Will enjoy to learn from your solution.


Solution

  • Your solution is based on a brute force approach. You are generating all possible alternative strings and then filtering out the ones that do not meet the criteria of only 3 changes. A better approach would be to look only at those combinations that will meet the criteria. I will ignore the part of saving to a file, since it will be the same for both solutions. A faster solution would be:

    def change_string(input_string, mapping, replace=3):
        input_string = list(input_string)
    
        to_replace = dict()
        for idx, replacement in enumerate(mapping):
            if not replacement: continue
    
            to_replace[idx] = replacement
            if input_string[idx] in replacement:
                to_replace[idx] = [char for char in replacement if char != mapping[idx]]
    
        for indices in combinations(to_replace, r=replace):
            for chars in product(*[to_replace[index] for index in indices]):
                temp = input_string[:]
                for index, char in zip(indices, chars):
                    temp[index] = char
                yield ''.join(temp)
    

    Explanation

    I change the input string to a list, so I can do the replacement faster, since lists are mutable and strings are not.

    Then I filter the mapping (p) to represent only indices that are going to be changed.
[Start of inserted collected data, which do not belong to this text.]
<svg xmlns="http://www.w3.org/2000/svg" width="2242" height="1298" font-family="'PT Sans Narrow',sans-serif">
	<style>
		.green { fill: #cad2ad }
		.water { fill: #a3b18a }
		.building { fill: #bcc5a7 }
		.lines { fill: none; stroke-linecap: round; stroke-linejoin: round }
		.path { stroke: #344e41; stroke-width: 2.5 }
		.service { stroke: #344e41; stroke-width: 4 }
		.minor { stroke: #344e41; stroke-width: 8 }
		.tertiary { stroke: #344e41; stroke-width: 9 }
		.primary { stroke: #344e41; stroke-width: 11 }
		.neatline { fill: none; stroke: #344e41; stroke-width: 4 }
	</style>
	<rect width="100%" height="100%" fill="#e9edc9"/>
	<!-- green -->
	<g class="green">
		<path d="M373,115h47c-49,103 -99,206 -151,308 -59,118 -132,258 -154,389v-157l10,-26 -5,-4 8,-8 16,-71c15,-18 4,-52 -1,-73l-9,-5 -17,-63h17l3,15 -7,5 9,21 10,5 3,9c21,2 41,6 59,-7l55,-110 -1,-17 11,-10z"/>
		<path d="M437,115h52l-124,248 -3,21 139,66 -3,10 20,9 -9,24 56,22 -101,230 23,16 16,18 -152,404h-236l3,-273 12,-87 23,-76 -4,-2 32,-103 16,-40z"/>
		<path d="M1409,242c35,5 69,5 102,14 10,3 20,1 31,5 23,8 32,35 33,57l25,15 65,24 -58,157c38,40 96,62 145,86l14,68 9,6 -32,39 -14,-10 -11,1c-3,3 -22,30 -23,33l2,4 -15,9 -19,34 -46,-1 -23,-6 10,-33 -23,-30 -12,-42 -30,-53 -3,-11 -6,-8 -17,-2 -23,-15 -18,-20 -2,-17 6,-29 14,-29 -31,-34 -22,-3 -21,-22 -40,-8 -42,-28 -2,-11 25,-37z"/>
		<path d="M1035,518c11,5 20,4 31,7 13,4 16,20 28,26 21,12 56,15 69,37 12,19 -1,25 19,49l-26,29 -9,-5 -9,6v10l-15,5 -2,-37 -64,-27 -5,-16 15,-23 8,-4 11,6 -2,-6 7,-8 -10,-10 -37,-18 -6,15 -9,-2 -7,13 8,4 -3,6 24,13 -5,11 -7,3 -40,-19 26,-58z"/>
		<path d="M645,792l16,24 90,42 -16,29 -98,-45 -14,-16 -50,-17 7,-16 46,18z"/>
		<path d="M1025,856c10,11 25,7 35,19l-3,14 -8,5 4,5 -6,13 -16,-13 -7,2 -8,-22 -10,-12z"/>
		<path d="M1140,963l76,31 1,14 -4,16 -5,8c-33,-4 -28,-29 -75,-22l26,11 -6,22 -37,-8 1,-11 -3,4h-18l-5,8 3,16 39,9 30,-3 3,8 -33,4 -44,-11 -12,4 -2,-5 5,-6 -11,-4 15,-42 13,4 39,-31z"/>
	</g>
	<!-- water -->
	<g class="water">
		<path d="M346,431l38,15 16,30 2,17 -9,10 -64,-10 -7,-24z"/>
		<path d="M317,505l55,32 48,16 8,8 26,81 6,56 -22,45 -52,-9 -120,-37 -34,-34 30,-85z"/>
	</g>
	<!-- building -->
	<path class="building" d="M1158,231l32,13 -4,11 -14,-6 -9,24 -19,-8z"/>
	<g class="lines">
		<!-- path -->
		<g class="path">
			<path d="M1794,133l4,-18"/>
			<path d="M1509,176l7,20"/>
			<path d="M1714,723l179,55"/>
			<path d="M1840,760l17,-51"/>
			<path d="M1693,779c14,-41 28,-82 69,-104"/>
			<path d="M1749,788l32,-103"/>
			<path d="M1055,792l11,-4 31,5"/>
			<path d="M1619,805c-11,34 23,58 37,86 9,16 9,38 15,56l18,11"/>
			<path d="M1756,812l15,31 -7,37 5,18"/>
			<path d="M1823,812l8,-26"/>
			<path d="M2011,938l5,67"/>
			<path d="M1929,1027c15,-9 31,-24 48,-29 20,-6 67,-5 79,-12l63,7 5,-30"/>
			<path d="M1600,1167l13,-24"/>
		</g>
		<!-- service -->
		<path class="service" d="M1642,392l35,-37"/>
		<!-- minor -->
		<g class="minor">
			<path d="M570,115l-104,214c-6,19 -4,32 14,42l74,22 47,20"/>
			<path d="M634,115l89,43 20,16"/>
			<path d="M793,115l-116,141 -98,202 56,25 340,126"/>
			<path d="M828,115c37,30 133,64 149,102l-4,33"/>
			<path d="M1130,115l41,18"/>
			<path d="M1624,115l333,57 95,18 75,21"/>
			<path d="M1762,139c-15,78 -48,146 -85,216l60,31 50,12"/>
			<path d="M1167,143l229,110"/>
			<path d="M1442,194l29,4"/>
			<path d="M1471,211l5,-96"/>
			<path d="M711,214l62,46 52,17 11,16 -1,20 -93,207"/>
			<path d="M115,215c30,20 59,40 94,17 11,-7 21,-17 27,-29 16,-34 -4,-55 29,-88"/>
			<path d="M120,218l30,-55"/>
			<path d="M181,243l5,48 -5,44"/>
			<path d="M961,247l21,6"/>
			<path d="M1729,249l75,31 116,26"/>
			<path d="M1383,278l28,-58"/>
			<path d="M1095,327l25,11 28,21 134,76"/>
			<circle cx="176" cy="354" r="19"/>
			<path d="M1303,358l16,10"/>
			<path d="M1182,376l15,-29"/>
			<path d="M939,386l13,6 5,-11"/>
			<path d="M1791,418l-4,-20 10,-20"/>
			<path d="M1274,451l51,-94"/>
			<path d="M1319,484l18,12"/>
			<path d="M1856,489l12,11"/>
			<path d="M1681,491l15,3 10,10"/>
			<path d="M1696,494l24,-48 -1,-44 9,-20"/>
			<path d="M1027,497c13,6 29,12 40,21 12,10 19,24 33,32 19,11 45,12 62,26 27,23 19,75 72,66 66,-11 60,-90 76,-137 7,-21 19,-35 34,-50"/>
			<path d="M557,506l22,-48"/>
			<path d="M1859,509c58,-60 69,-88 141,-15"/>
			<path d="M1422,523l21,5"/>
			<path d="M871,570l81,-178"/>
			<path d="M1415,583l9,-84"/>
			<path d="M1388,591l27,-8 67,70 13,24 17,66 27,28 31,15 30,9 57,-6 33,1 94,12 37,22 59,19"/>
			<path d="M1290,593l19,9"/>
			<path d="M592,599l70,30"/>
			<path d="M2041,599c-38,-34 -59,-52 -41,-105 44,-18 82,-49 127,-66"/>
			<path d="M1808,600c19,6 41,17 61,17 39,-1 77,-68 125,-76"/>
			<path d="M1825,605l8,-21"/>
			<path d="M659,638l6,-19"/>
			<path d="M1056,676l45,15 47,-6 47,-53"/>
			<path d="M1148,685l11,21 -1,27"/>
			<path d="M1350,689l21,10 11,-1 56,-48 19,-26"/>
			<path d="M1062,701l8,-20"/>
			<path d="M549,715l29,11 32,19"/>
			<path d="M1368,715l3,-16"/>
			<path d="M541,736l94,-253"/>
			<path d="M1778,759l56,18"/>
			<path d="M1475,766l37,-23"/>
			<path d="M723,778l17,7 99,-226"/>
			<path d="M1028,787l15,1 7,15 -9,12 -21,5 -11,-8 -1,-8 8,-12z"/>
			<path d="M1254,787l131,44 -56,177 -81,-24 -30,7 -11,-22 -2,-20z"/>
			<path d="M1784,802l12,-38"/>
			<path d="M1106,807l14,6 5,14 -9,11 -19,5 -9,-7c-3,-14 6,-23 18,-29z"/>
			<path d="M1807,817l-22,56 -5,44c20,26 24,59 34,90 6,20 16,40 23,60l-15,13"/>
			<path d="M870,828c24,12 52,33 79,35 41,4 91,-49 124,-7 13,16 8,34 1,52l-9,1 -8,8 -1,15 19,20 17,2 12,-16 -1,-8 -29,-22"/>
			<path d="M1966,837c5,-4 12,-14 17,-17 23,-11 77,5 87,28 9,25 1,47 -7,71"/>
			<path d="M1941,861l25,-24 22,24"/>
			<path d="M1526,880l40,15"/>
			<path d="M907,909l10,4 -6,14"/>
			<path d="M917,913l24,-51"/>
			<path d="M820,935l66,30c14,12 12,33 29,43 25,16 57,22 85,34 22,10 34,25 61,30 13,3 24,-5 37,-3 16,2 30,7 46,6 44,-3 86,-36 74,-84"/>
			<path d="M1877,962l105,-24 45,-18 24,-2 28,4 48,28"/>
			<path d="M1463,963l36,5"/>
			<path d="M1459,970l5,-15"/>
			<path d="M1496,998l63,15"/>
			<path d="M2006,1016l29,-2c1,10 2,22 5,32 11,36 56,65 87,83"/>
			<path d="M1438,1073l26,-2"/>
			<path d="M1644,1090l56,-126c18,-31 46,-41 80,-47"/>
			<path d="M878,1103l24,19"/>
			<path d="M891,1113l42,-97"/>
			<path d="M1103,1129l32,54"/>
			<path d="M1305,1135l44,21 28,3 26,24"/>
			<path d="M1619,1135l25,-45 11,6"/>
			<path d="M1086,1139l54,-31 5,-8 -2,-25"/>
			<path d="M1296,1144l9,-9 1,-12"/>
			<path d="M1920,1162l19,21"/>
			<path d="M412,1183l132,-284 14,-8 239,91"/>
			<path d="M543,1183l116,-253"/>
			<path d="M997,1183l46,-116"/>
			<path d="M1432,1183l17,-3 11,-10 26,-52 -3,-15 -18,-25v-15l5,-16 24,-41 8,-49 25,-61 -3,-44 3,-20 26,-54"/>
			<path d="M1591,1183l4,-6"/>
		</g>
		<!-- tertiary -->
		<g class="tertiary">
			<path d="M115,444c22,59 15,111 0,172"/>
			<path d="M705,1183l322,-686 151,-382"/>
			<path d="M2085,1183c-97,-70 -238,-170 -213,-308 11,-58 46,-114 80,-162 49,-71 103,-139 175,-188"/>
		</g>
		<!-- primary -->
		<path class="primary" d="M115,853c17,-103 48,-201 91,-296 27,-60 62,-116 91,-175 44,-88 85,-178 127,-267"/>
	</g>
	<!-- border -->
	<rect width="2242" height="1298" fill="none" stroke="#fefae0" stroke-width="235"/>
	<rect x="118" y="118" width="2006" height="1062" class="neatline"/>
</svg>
This removes all empty strings and provides me with the indices that I have to look at.

    to_replace = dict()
        for idx, replacement in enumerate(mapping):
            if not replacement: continue
    
            to_replace[idx] = replacement
            if input_string[idx] in replacement:
                to_replace[idx] = [char for char in replacement if char != mapping[idx]]
    

    Note: I also make sure that the values in mapping are unequal to the original string values, which might not be what you want.

    Then I create all possible combinations of indices with the required length (replace=3).

    for indices in combinations(to_replace, r=replace):
    

    Using your example this will contain the following group of indices:

    (0, 1, 4)
    (0, 1, 5)
    (0, 4, 5)
    (1, 4, 5)
    

    Then I create all possible character combinations from those indices:

    for chars in product(*[to_replace[index] for index in indices]):
    

    For example with indices (0, 1, 4) or the values ('d1', 'c3', '0'):

    ('d', 'c', '0')
    ('d', '3', '0')
    ('1', 'c', '0')
    ('1', '3', '0')
    

    Are all the character combinations produced.

    Then I create a copy of the input string (note it is a list, so we can perform fast replacements) and replace the characters at the correct indices.

    Comparison

    • Your function
    def OP(input_string, replace=3):
        p = ["d1", "c3", "", "", "0", "56"]
        d = {idx: (v if input_string[idx] in v else input_string[idx] + v) for idx, v in enumerate(p)}
        all_of_em = (''.join(whatever) for whatever in product(*d.values()))
        fewer = [w for w in all_of_em if sum(a != b for a, b in zip(w, input_string)) == replace]
        return fewer
    

    Replace is 3

    print(timeit.timeit("OP('abc123')", setup="from __main__ import OP", number=100_000))
    # 5.6281933 seconds
    
    print(timeit.timeit("list(change_string('abc123', ['d1', 'c3', '', '', '0', '56']))",
                        setup="from __main__ import change_string", number=100_000))
    # 1.3682368 seconds
    

    Which is about 3 times as fast, now the interesting part is to see what happens if we increase the replace value to 4

    Replace is 4

    print(timeit.timeit("OP('abc123', replace=4)", setup="from __main__ import OP", number=100_000))
    # 5.5450302 seconds
    
    print(timeit.timeit("list(change_string('abc123', ['d1', 'c3', '', '', '0', '56'], replace=4))",
                        setup="from __main__ import change_string", number=100_000))
    # 0.6179974 seconds
    

    A whooping 9 times faster, since my solution only has to check a few combinations.

    Similar increase can be seen with using replace is 2 or 1.